If there's an upside to grim GDP data, it might be that we'll get through this sooner. Photo / 123rf
OPINION
Prime Minister Christopher Luxon was right. He has inherited a recession.
Technically, economists require two consecutive quarters of data before calling a recession, but in the real world all the evidence suggests we are already there.
Across the whole year, gross domestic product (GDP) fell 0.6 per cent. Ina year when New Zealand had record levels of net migration, that paints a grim picture.
GDP fell 0.3 per cent in the September quarter. The consensus of economic forecasts was for tepid growth of around 0.2 per cent.
Economists weren’t wrong about the trend - they all see the economy slowing as monetary policy works its inflation-busting magic.
Higher interest rates are still to take their full toll on the economy as more people roll off fixed mortgages. There is no reason to assume things won’t slow further.
The issue with the forecasting was more likely one of timing. The Reserve Bank and most market economists have long expected the last quarter of this year and the first quarter of next to be the toughest in the economic cycle. Unfortunately, that may still be the case.
So here we are. In the thick of it all right before Christmas.
For countless small firms, retailers and hospitality businesses none of this will be a surprise. At the “coal face” a slowdown, whatever you want to call it, has been evident for months.
If there is any good news here it is that monetary policy is working as we might have hoped. It looks like the band-aid is being ripped off faster after all.
In other words, if we are slowing down faster than expected, that might mean inflation easing faster and rates coming off sooner.
Economists like Stephen Toplis at BNZ and Jarrod Kerr have leaned into this view in recent months, making them look dovish on the inflation front and optimistic in their interest rate outlooks. But only because they have been more negative in their outlooks for economic growth.
This is the increasingly acute trade-off the Reserve Bank (RBNZ) faces in the year ahead.
How far can it push the economy before the cost - in business failures and unemployment - is too great?
Still, today’s data suggest RBNZ policy is already working and faster than many thought.
While most economists will be cautious of reading too much into today’s data (given the inevitable revisions to come) and won’t rush to shift their interest rate calls, today’s data makes it increasingly hard to believe that the RBNZ will need to hike again - or that it will be able to stick to its current forecast, which suggests no rate cuts until the end of 2025.

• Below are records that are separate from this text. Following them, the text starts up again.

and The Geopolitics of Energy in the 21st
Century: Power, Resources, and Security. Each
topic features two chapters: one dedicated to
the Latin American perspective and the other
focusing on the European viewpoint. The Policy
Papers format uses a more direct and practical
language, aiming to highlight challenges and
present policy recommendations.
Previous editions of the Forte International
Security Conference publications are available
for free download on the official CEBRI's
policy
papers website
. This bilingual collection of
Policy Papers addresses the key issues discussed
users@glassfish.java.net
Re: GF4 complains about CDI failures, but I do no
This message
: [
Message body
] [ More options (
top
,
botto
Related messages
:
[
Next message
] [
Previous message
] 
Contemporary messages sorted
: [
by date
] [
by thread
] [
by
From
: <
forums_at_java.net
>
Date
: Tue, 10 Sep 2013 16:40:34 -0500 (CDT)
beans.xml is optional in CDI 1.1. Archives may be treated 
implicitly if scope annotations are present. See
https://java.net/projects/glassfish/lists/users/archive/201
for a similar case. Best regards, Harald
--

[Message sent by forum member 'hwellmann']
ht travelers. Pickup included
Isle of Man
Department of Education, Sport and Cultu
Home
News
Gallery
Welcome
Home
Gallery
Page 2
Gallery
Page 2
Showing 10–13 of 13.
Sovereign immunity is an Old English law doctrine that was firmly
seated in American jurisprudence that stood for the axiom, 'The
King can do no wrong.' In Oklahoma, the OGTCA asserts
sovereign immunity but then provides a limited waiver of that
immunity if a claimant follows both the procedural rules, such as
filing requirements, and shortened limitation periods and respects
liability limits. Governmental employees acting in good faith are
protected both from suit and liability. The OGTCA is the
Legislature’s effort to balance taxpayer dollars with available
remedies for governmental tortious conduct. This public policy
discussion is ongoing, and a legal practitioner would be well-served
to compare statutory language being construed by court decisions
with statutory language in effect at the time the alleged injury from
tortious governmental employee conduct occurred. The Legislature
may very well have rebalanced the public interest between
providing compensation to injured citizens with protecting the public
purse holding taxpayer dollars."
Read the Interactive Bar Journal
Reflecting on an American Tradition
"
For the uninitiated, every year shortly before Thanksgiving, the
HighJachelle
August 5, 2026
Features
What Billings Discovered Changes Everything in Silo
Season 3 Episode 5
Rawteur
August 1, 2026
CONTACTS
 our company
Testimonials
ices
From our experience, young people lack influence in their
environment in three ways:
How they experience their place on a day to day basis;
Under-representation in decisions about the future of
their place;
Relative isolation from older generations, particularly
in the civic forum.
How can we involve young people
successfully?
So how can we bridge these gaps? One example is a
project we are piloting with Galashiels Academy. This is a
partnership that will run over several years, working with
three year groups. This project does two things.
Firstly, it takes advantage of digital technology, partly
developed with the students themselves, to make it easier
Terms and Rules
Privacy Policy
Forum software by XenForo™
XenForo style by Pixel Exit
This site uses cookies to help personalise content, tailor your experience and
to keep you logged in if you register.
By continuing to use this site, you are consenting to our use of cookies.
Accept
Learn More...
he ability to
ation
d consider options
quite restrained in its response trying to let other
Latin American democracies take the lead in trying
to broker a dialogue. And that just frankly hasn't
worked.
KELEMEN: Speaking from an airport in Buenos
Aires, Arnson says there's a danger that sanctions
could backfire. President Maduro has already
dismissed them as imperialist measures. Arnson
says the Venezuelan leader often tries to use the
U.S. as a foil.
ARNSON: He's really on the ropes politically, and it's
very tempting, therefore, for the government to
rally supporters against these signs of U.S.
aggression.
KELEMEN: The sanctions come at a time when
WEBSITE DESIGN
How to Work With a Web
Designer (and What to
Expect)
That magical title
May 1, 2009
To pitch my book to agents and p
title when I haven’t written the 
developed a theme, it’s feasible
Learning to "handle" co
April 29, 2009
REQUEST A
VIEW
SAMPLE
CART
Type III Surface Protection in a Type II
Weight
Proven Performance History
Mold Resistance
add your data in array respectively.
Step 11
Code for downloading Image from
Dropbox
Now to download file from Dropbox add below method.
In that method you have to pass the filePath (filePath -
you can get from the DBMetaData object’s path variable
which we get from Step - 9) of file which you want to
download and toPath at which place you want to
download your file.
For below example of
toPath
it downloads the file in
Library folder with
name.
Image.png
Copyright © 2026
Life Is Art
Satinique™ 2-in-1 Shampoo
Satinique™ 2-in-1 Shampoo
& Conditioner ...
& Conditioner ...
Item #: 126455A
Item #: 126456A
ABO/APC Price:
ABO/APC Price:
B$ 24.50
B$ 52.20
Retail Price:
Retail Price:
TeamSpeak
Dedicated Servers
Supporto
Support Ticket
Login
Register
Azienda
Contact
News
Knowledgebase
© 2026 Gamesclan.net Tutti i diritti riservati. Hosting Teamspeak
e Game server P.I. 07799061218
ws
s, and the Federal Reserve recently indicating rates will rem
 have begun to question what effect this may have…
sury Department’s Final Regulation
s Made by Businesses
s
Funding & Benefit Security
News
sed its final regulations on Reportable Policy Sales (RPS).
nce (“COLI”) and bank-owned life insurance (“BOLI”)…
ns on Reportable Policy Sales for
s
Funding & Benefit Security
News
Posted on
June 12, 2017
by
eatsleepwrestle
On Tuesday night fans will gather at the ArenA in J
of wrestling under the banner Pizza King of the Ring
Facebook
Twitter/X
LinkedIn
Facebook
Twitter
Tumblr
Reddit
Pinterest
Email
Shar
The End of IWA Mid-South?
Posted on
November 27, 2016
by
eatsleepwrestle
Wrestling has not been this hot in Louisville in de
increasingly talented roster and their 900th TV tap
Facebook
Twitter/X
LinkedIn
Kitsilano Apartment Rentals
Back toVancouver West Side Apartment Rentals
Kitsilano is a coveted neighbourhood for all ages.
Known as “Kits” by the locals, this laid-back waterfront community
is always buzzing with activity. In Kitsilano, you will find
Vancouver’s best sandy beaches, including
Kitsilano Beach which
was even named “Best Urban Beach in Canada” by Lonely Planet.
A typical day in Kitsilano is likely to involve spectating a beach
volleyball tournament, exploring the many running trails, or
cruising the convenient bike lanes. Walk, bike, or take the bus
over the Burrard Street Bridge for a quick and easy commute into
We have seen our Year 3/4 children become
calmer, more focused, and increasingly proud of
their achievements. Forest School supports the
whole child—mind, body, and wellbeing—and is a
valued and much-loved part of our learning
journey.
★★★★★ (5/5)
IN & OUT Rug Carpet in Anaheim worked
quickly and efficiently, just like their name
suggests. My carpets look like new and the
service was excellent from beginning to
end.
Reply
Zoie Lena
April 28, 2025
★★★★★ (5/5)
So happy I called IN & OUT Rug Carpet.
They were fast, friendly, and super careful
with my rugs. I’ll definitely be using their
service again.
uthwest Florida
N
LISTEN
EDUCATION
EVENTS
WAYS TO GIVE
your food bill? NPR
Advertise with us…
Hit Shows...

For mortgage holders, it might almost be cause for cheer - if it wasn’t for the spectre of redundancies rising as more companies turn their focus to costs.
Unemployment is expected to rise to 5 or 5.5 per cent in the next year - still technically low by historical standards.
But historical standards don’t count for much if it’s your job on the line. At the margins, the job market has already turned and tightened significantly.
For the new Government, inheriting a recession effectively delivers a clean slate. The job now for Luxon and Finance Minister Nicola Willis is to maintain consumer and business confidence.
They need to look forward and lay out a clear pathway through this cycle.
It won’t be easy. For many New Zealanders, the next six months will involve a trifecta of tough economic conditions - high interest rates, lingering high inflation and the job and business insecurity of a recession.